=== Excerpt ===

Lm8: for V being set
for C being finite set
for u, v being Element of (SubstLatt (V,C)) st ( for a being set st a in u holds
ex b being set st
( b in v & b c= a ) ) holds
u [= v
proof end;

theorem Th25: :: HEYTING2:25
for V being set
for C being finite set
for u, v being Element of (SubstLatt (V,C)) holds (diff u) . v [= u
proof end;

theorem Th26: :: HEYTING2:26
for V being set
for C being finite set
for a being Element of PFuncs (V,C) st a is finite holds
for c being set st c in (Atom (V,C)) . a holds
c = a
proof end;

theorem Th27: :: HEYTING2:27
for V being set
for C being finite set
for u being Element of (SubstLatt (V,C))
for K, L being Element of SubstitutionSet (V,C)

===

Instruction 1> Write out the part of the excerpt between "theorem Th27: :: HEYTING2:27" and "of SubstitutionSet (V,C)", inclusive.
Instruction 2> Say whether each statement agrees with the excerpt, answering yes or no and quoting the words that decide it: (a) Th25 is labeled HEYTING2:25; (b) Th26 requires a to be infinite; (c) Th27 declares K and L as elements of SubstitutionSet (V,C).

=== Data provided ===

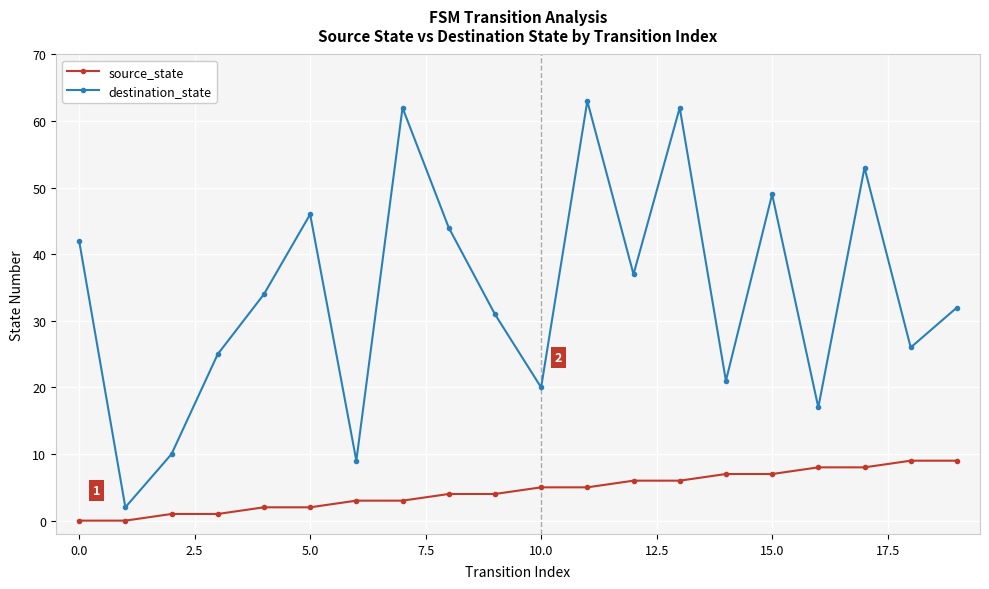

List the series in order of their peak value, lowest first.

source_state, destination_state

===

Task solution 1>
theorem Th27: :: HEYTING2:27
for V being set
for C being finite set
for u being Element of (SubstLatt (V,C))
for K, L being Element of SubstitutionSet (V,C)

Task solution 2>
(a) Yes: "theorem Th25: :: HEYTING2:25"
(b) No: "st a is finite holds"
(c) Yes: "for K, L being Element of SubstitutionSet (V,C)"